We first heard about PlaySay last year, when it launched at the TC Disrupt conference as a Facebook app that let users learn languages through Facebook’s own content translated into your foreign language of choice: “Your Facebook friends are your new classmates. Check ins, status updates and pictures are your course materials,” founder Ryan Meinzer said at the time. The new iPhone app plays on a similar idea, except that it uses PlaySay’s own platform as the basis of the language learning.

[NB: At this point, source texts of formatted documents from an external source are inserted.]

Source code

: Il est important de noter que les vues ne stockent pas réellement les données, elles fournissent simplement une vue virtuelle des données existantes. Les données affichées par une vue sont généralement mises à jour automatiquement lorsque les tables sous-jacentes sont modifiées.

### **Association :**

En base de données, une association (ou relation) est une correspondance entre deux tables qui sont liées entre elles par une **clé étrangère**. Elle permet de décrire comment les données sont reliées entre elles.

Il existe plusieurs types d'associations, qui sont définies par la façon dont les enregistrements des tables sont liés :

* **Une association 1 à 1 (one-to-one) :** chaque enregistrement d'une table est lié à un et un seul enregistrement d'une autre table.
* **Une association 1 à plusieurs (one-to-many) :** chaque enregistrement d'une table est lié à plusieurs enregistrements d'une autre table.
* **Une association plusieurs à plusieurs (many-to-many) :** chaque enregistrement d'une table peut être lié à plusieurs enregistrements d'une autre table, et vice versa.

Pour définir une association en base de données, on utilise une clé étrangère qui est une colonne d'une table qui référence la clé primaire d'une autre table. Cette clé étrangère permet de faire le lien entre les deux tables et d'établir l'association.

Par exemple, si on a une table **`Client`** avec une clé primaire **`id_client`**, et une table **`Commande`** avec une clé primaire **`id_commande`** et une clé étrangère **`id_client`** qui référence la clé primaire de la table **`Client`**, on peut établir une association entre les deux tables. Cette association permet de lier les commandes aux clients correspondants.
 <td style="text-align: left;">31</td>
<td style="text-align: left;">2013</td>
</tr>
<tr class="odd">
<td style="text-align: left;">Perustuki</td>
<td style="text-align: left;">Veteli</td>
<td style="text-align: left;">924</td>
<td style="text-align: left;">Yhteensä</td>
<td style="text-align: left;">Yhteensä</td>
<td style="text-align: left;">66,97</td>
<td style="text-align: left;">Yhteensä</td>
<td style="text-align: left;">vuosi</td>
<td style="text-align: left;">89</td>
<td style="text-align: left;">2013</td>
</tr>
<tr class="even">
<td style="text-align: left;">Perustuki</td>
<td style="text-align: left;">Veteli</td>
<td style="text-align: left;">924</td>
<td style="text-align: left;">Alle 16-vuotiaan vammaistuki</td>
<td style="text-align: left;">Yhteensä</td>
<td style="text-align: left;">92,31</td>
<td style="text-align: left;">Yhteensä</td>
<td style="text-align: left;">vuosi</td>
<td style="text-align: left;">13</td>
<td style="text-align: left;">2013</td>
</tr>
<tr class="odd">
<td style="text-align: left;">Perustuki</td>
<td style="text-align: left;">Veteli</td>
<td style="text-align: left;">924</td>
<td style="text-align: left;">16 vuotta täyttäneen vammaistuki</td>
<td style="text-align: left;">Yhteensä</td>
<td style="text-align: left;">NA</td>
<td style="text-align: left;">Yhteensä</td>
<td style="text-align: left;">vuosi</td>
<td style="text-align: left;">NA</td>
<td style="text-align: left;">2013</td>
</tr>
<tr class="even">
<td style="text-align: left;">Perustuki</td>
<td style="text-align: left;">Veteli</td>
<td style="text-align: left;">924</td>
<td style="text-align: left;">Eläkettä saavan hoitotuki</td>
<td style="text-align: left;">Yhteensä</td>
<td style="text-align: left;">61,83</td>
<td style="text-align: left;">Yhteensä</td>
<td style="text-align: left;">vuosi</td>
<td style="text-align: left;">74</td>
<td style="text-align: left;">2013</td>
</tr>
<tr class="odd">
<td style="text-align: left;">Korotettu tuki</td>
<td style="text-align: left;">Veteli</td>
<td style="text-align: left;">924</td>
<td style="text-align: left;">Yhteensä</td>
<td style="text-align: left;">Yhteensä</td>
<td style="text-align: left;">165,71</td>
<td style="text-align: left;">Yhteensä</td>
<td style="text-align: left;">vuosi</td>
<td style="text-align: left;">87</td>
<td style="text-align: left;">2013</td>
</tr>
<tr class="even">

Like runaway sensation Draw Something, PlaySay’s app is a game that lets users connect with a partner elsewhere to progress. In the case of PlaySay, it incorporates real conversations and pronunciation feedback with native speakers into a narrative structure, constructed as “missions,” in the parlance of the app.

And, also like Draw Something, it’s designed to be played in turns, making it a supremely flexible game/learning tool for people on the go.

Looking at the content, it’s more about locking down phrases and practical usage than it is about formal language learning, but as any language student knows, you don’t really learn a language until you start to use it. Not all of the content is serious. (“Mashed potato, please” being one of my random favorites, except that I don’t really like mashed potatoes very much.)

The company says that the app was four years in the making, and originally arose out of Meinzer’s own attempts to learn Japanese. And in fact PlaySay already had a number of other apps in the App Store using its technology to learn languages like Japanese, French and Spanish.

Although this new, gamed-up, social app is launching with only two languages — English and Spanish — you can expect that list to grow.

Meanwhile, the licensing deal with HarperCollins is a big win for PlaySay, in that HC is the biggest foreign-language dictionary publisher in the world. It comes on top of an existing deal with McGraw-Hill, and both publishers will be incorporated into PlaySay’s upcoming premium content model: those who pay up will be able to access “professional publisher content to further enhance their language learning,” the company says.

Backers of PlaySay also speak to how the company is pitching itself in the future as an educational/business force to be reckoned with. They include Kevin Yu, the former director of PayPal Japan; Sean Glass, founder of online educational payment disbursement company Higher One; and Novak Biddle Venture Partners, one of the bigger and more active VCs in the education space.